Cúpula do Mercosul termina sem assinatura do acordo de livre comércio com a UE

Resistências da França e Itália e medidas protecionistas do lado europeu, adiaram a formalização do tratado

Por: Lucas Gravatá

Foto: Evaristo SA/AFP

A Cúpula de Chefes de Estados do Mercosul, realizada em Foz do Iguaçu (PR) neste sábado (20), terminou sem assinatura do acordo de livre comércio com a União Europeia. A expectativa do Brasil era que o tratado entre os dois blocos fosse assinado neste final de semana, mas as resistências criadas pela França e Itália, adiaram a formalização

No seu discurso de abertura, o presidente Luís Inácio Lula da Silva (PT) criticou a indefinição da UE para a conclusão do acordo com o Mercosul, classificando que era o momento certo para defender o multilateralismo.

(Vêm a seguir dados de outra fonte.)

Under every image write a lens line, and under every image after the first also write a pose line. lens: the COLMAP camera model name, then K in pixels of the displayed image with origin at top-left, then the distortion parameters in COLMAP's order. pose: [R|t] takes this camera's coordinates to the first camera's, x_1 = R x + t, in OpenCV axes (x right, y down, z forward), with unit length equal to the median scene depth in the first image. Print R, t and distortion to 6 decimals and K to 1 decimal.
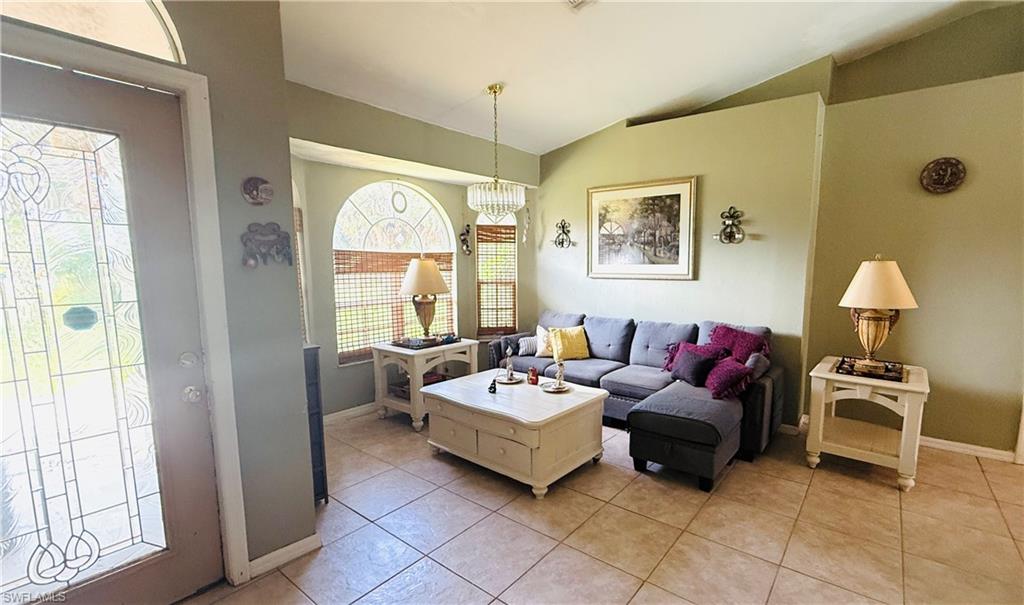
lens RADIAL K [[445.0, 0, 559.3], [0, 445.0, 316.0], [0, 0, 1]] dist [-0.000543, 0.000599]
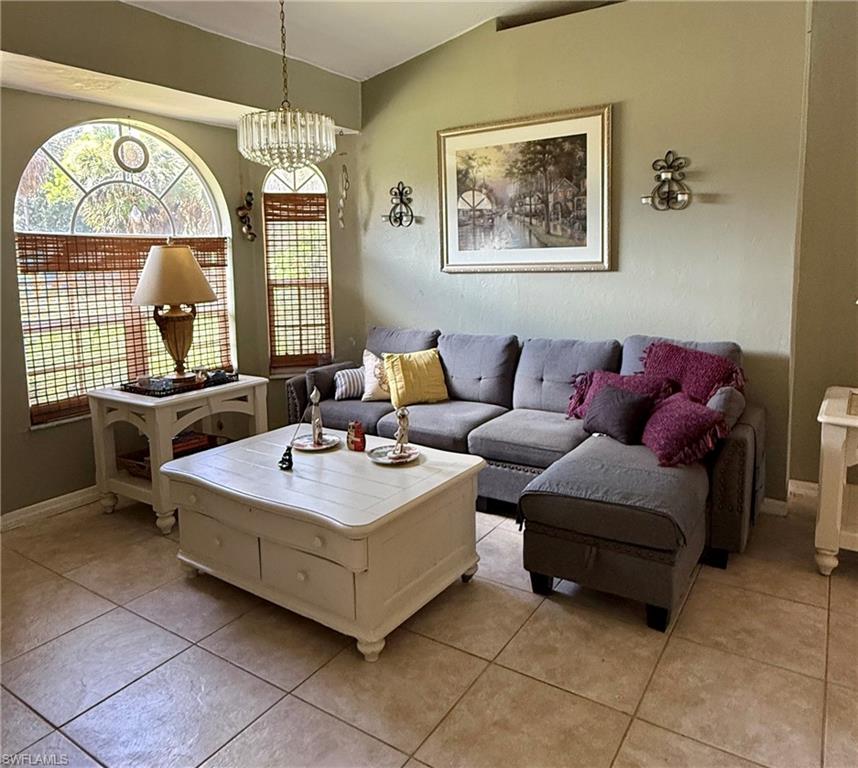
lens RADIAL K [[624.9, 0, 427.5], [0, 624.9, 325.4], [0, 0, 1]] dist [0.002066, 0.000920]
pose [[0.998660, -0.027272, 0.043981, 0.002642], [0.027845, 0.999534, -0.012474, -0.000001], [-0.043620, 0.013682, 0.998954, 0.136218]]
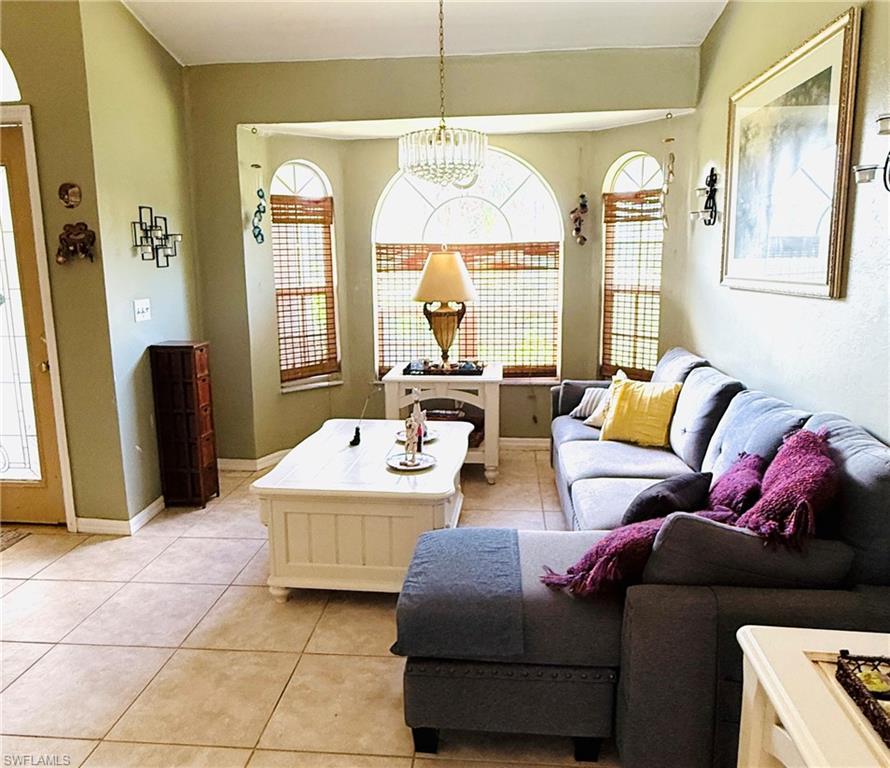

“Chegamos a um entendimento vantajoso para os dois lados. Tínhamos, em nossas mãos, a oportunidade de transmitir ao mundo mensagem importante em defesa do multilateralismo e de fortalecer nossa posição estratégica em um cenário global cada vez mais competitivo. Mas, infelizmente, a Europa ainda não se decidiu”, disse o presidente.

As tratativas do acordo Mercosul e União Europeia se arrastam há 26 anos. França é o país que mais resiste a assinatura do tratado, por entender que há desvantagens para os seus agricultores. A Europa havia cobrado do governo brasileiro medidas mais concretas para a proteção ambiental da floresta amazônica, mas divergências políticas e comercias suspenderam as negociações desde 2019.

Nos últimos dias, o Brasil vem pressionando pela assinatura do tratado. O presidente Lula chegou a afirmar que, caso não fosse assinado neste momento, “o Brasil não fará mais acordo enquanto eu for presidente. Se disserem não, nós vamos ser duros daqui para frente com eles”, disse.

A UE sinalizou ao governo brasileiro de assinar o acordo em janeiro, após superar os impasses com a Itália e a França. Recentemente, o bloco adicionou salvaguardas protecionistas, estabelecendo um limite de 5% de importação aos produtos do Mercosul.

“Aceitamos a adoção de cotas a produtos agropecuários e o estabelecimento de um mecanismo de salvaguardas, resguardando nosso direito de reciprocidade,” afirmou Lula.

Mercosul e UE

O Mercosul é formado por 4 países: Brasil, Argentina, Paraguai, Uruguai e Bolívia e Estados associados. A união Europeia possui 27 membros. Juntos, os blocos representam um mercado de cerca de 780 milhões de consumidores e um fluxo comercial bilionário.

O acordo cria uma zona de livre comércio entre os dois blocos econômicos, com redução gradual de barreiras comerciais e tarifas a diversos produtos.

Do lado europeu, o acordo abre espaço para ampliar exportações de produtos industriais, como automóveis, máquinas, equipamentos, medicamentos, entre outros. Para o Mercosul, o principal ganho está nas exportações facilitadas de produtos agropecuários, como carne, soja, açúcar, etanol e suco de laranja.